Post-Election analysis shows voting shift

Date: 
April 20, 2004
Press Release
Elections

The March presidential primary was an election of firsts for suburban Cook County voters, as party voting trends continued to shift and Democrats turned out in record numbers, Cook County Clerk David Orr announced.

A post-election analysis recently completed by Orr’s office shows that the March 2004 presidential primary marked the highest percentage of Democratic ballots ever recorded in a suburban Cook County primary election.

Also, voters in a record number of townships took Democratic ballots for a presidential primary – 27 townships out of 30.

The post-election report shows that the Clerk’s office received its election returns faster than anywhere in the state on election night. More than 50 percent of Cook County’s 2,423 suburban precincts had transmitted their results to the Clerk’s downtown office 20 minutes after the polls closed at 7 p.m.

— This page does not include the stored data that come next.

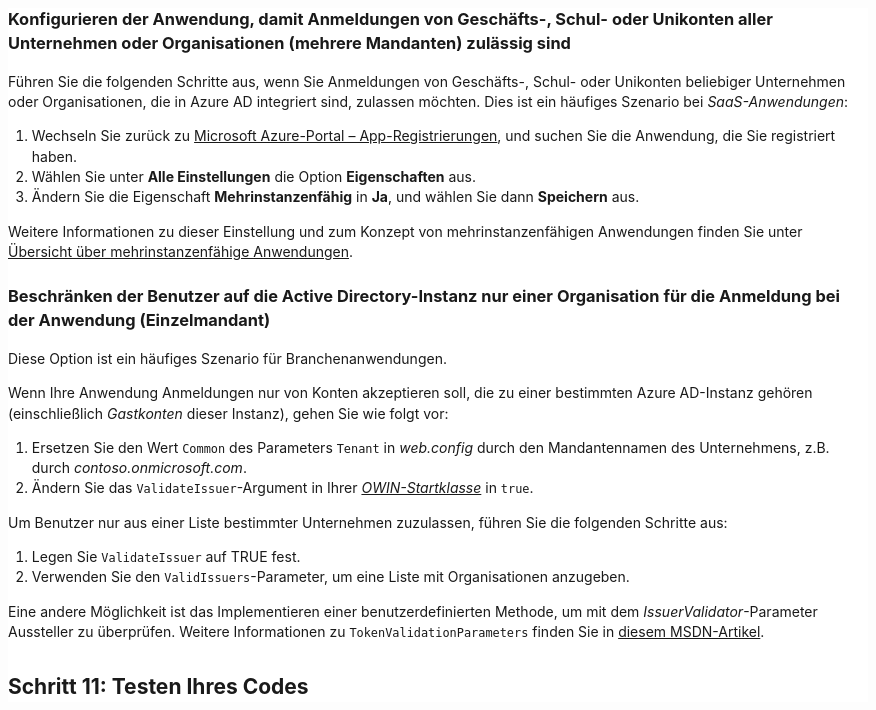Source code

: ### <a name="configure-your-application-to-allow-sign-ins-of-work-and-school-accounts-from-any-company-or-organization-multi-tenant"></a>Konfigurieren der Anwendung, damit Anmeldungen von Geschäfts-, Schul- oder Unikonten aller Unternehmen oder Organisationen (mehrere Mandanten) zulässig sind

Führen Sie die folgenden Schritte aus, wenn Sie Anmeldungen von Geschäfts-, Schul- oder Unikonten beliebiger Unternehmen oder Organisationen, die in Azure AD integriert sind, zulassen möchten. Dies ist ein häufiges Szenario bei *SaaS-Anwendungen*:

1. Wechseln Sie zurück zu [Microsoft Azure-Portal – App-Registrierungen](https://portal.azure.com/#blade/Microsoft_AAD_IAM/ActiveDirectoryMenuBlade/RegisteredApps), und suchen Sie die Anwendung, die Sie registriert haben.
2. Wählen Sie unter **Alle Einstellungen** die Option **Eigenschaften** aus.
3. Ändern Sie die Eigenschaft **Mehrinstanzenfähig** in **Ja**, und wählen Sie dann **Speichern** aus.

Weitere Informationen zu dieser Einstellung und zum Konzept von mehrinstanzenfähigen Anwendungen finden Sie unter [Übersicht über mehrinstanzenfähige Anwendungen](howto-convert-app-to-be-multi-tenant.md).

### <a name="restrict-users-from-only-one-organizations-active-directory-instance-to-sign-in-to-your-application-single-tenant"></a>Beschränken der Benutzer auf die Active Directory-Instanz nur einer Organisation für die Anmeldung bei der Anwendung (Einzelmandant)

Diese Option ist ein häufiges Szenario für Branchenanwendungen.

Wenn Ihre Anwendung Anmeldungen nur von Konten akzeptieren soll, die zu einer bestimmten Azure AD-Instanz gehören (einschließlich *Gastkonten* dieser Instanz), gehen Sie wie folgt vor:

1. Ersetzen Sie den Wert `Common` des Parameters `Tenant` in *web.config* durch den Mandantennamen des Unternehmens, z.B. durch *contoso.onmicrosoft.com*.
1. Ändern Sie das `ValidateIssuer`-Argument in Ihrer [*OWIN-Startklasse*](#step-4-configure-the-authentication-pipeline) in `true`.

Um Benutzer nur aus einer Liste bestimmter Unternehmen zuzulassen, führen Sie die folgenden Schritte aus:

1. Legen Sie `ValidateIssuer` auf TRUE fest.
1. Verwenden Sie den `ValidIssuers`-Parameter, um eine Liste mit Organisationen anzugeben.

Eine andere Möglichkeit ist das Implementieren einer benutzerdefinierten Methode, um mit dem *IssuerValidator*-Parameter Aussteller zu überprüfen. Weitere Informationen zu `TokenValidationParameters` finden Sie in [diesem MSDN-Artikel](https://msdn.microsoft.com/library/system.identitymodel.tokens.tokenvalidationparameters.aspx "MSDN-Artikel zu TokenValidationParameters").








## <a name="step-11-test-your-code"></a>Schritt 11: Testen Ihres Codes
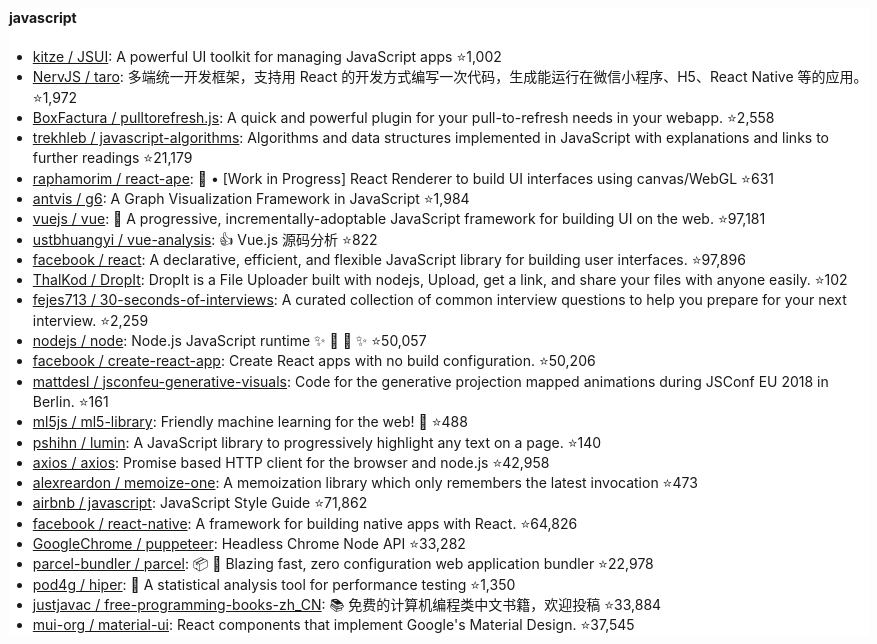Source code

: #### javascript
* [kitze / JSUI](https://github.com/kitze/JSUI): A powerful UI toolkit for managing JavaScript apps :star:1,002
* [NervJS / taro](https://github.com/NervJS/taro): 多端统一开发框架，支持用 React 的开发方式编写一次代码，生成能运行在微信小程序、H5、React Native 等的应用。 :star:1,972
* [BoxFactura / pulltorefresh.js](https://github.com/BoxFactura/pulltorefresh.js): A quick and powerful plugin for your pull-to-refresh needs in your webapp. :star:2,558
* [trekhleb / javascript-algorithms](https://github.com/trekhleb/javascript-algorithms): Algorithms and data structures implemented in JavaScript with explanations and links to further readings :star:21,179
* [raphamorim / react-ape](https://github.com/raphamorim/react-ape): 🦍
• [Work in Progress] React Renderer to build UI interfaces using canvas/WebGL :star:631
* [antvis / g6](https://github.com/antvis/g6): A Graph Visualization Framework in JavaScript :star:1,984
* [vuejs / vue](https://github.com/vuejs/vue): 🖖
A progressive, incrementally-adoptable JavaScript framework for building UI on the web. :star:97,181
* [ustbhuangyi / vue-analysis](https://github.com/ustbhuangyi/vue-analysis): 👍
Vue.js 源码分析 :star:822
* [facebook / react](https://github.com/facebook/react): A declarative, efficient, and flexible JavaScript library for building user interfaces. :star:97,896
* [ThalKod / DropIt](https://github.com/ThalKod/DropIt): DropIt is a File Uploader built with nodejs, Upload, get a link, and share your files with anyone easily. :star:102
* [fejes713 / 30-seconds-of-interviews](https://github.com/fejes713/30-seconds-of-interviews): A curated collection of common interview questions to help you prepare for your next interview. :star:2,259
* [nodejs / node](https://github.com/nodejs/node): Node.js JavaScript runtime
✨
🐢
🚀
✨ :star:50,057
* [facebook / create-react-app](https://github.com/facebook/create-react-app): Create React apps with no build configuration. :star:50,206
* [mattdesl / jsconfeu-generative-visuals](https://github.com/mattdesl/jsconfeu-generative-visuals): Code for the generative projection mapped animations during JSConf EU 2018 in Berlin. :star:161
* [ml5js / ml5-library](https://github.com/ml5js/ml5-library): Friendly machine learning for the web!
🤖 :star:488
* [pshihn / lumin](https://github.com/pshihn/lumin): A JavaScript library to progressively highlight any text on a page. :star:140
* [axios / axios](https://github.com/axios/axios): Promise based HTTP client for the browser and node.js :star:42,958
* [alexreardon / memoize-one](https://github.com/alexreardon/memoize-one): A memoization library which only remembers the latest invocation :star:473
* [airbnb / javascript](https://github.com/airbnb/javascript): JavaScript Style Guide :star:71,862
* [facebook / react-native](https://github.com/facebook/react-native): A framework for building native apps with React. :star:64,826
* [GoogleChrome / puppeteer](https://github.com/GoogleChrome/puppeteer): Headless Chrome Node API :star:33,282
* [parcel-bundler / parcel](https://github.com/parcel-bundler/parcel): 📦
🚀
Blazing fast, zero configuration web application bundler :star:22,978
* [pod4g / hiper](https://github.com/pod4g/hiper): 🚀
A statistical analysis tool for performance testing :star:1,350
* [justjavac / free-programming-books-zh_CN](https://github.com/justjavac/free-programming-books-zh_CN): 📚
免费的计算机编程类中文书籍，欢迎投稿 :star:33,884
* [mui-org / material-ui](https://github.com/mui-org/material-ui): React components that implement Google's Material Design. :star:37,545

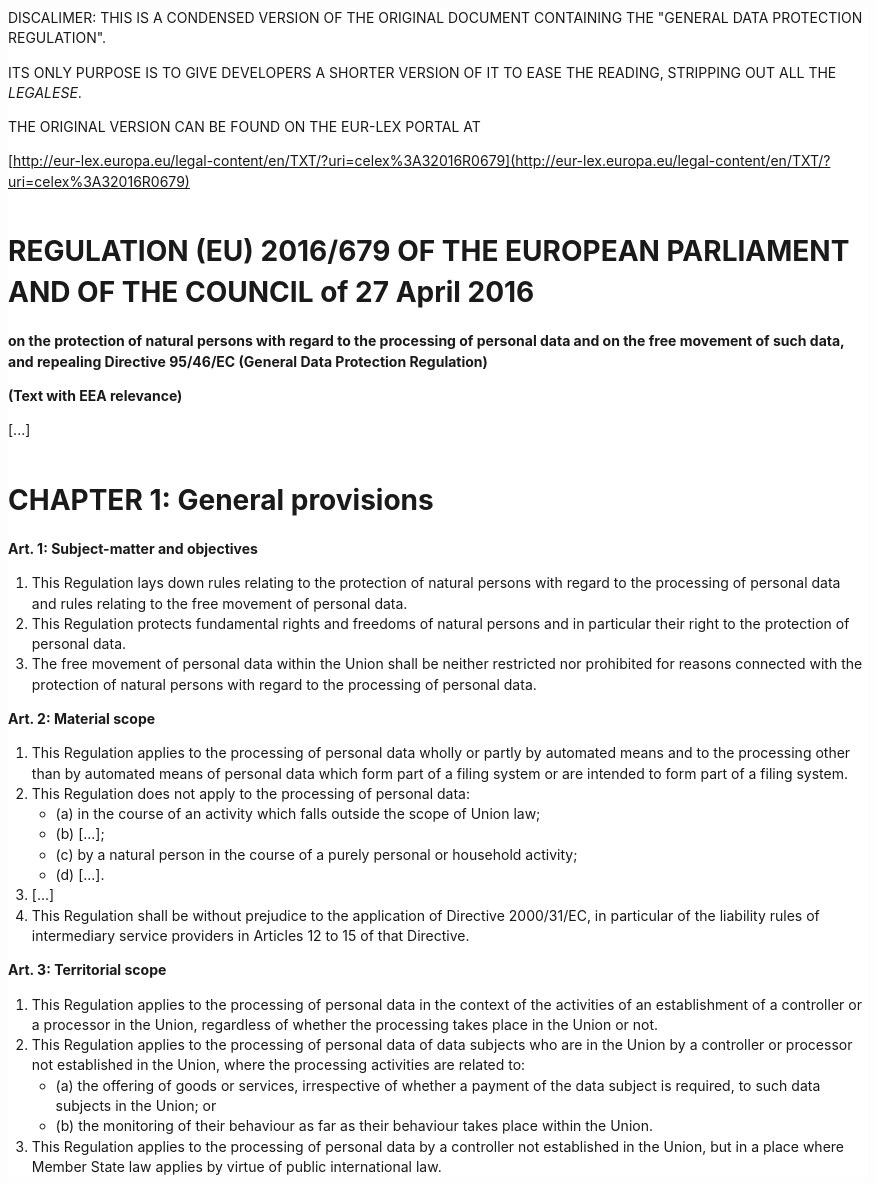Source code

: DISCALIMER: THIS IS A CONDENSED VERSION OF THE ORIGINAL DOCUMENT CONTAINING THE "GENERAL DATA PROTECTION REGULATION".

ITS ONLY PURPOSE IS TO GIVE DEVELOPERS A SHORTER VERSION OF IT TO EASE THE READING, STRIPPING OUT ALL THE *LEGALESE*.

THE ORIGINAL VERSION CAN BE FOUND ON THE EUR-LEX PORTAL AT

[http://eur-lex.europa.eu/legal-content/en/TXT/?uri=celex%3A32016R0679](http://eur-lex.europa.eu/legal-content/en/TXT/?uri=celex%3A32016R0679)

REGULATION (EU) 2016/679 OF THE EUROPEAN PARLIAMENT AND OF THE COUNCIL of 27 April 2016
=======================================================================================

**on the protection of natural persons with regard to the processing of personal data and on the free movement of such data, and repealing Directive 95/46/EC (General Data Protection Regulation)**

**(Text with EEA relevance)**

[...]

CHAPTER 1:  General provisions
==============================

**Art. 1: Subject-matter and objectives**

1. This Regulation lays down rules relating to the protection of natural persons with regard to the processing of personal data and rules relating to the free movement of personal data.
2. This Regulation protects fundamental rights and freedoms of natural persons and in particular their right to the protection of personal data.
3. The free movement of personal data within the Union shall be neither restricted nor prohibited for reasons connected with the protection of natural persons with regard to the processing of personal data.

**Art. 2: Material scope**

1. This Regulation applies to the processing of personal data wholly or partly by automated means and to the processing other than by automated means of personal data which form part of a filing system or are intended to form part of a filing system.
2. This Regulation does not apply to the processing of personal data:
    - (a) in the course of an activity which falls outside the scope of Union law;
    - (b) [...];
    - (c) by a natural person in the course of a purely personal or household activity;
    - (d) [...].
3. [...]
4. This Regulation shall be without prejudice to the application of Directive 2000/31/EC, in particular of the liability rules of intermediary service providers in Articles 12 to 15 of that Directive.

**Art. 3: Territorial scope**

1. This Regulation applies to the processing of personal data in the context of the activities of an establishment of a controller or a processor in the Union, regardless of whether the processing takes place in the Union or not.
2. This Regulation applies to the processing of personal data of data subjects who are in the Union by a controller or processor not established in the Union, where the processing activities are related to:
    - (a) the offering of goods or services, irrespective of whether a payment of the data subject is required, to such data subjects in the Union; or
    - (b) the monitoring of their behaviour as far as their behaviour takes place within the Union.
3. This Regulation applies to the processing of personal data by a controller not established in the Union, but in a place where Member State law applies by virtue of public international law.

“Our analysis provides a snapshot of Election Day,” Orr said of the March 16 primary. “It provides historical data reflecting changes in voting behavior and turnout trends among suburban Cook County voters that we hope communities and individual residents find useful.”

While suburban Cook County commonly sees significant Democratic turnout for presidential elections, the turnout for the presidential primaries historically is less than that for gubernatorial primaries.

However, with 279,538 suburban ballots cast in March, the presidential primary showed 302 more Democratic ballots cast than in the gubernatorial primary of 2002. This marked the first such increase in primary Democratic ballots since 1992.

Democrats in the presidential primary of 2000 cast only 148,370 ballots, down from the 182,250 ballots cast in the gubernatorial race of 1998.

“We typically see wide swings in turnout for Democratic and Republican voters during primaries,” Orr said. “Most of the peaks come during gubernatorial elections, when voters may feel they’re participating in races that affect their local communities a bit more."

Setting the stage for the primary was a spike in voter registration, which was the highest ever before a presidential primary in suburban Cook County. About 1.3 million residents had registered to vote by the February deadline.

Included among the elections in which voters cast ballots were: primaries for president of the United States and a hotly contested U.S. Senate seat; races for the Illinois General Assembly; Cook County offices; judge vacancies; and various local races and ballot questions.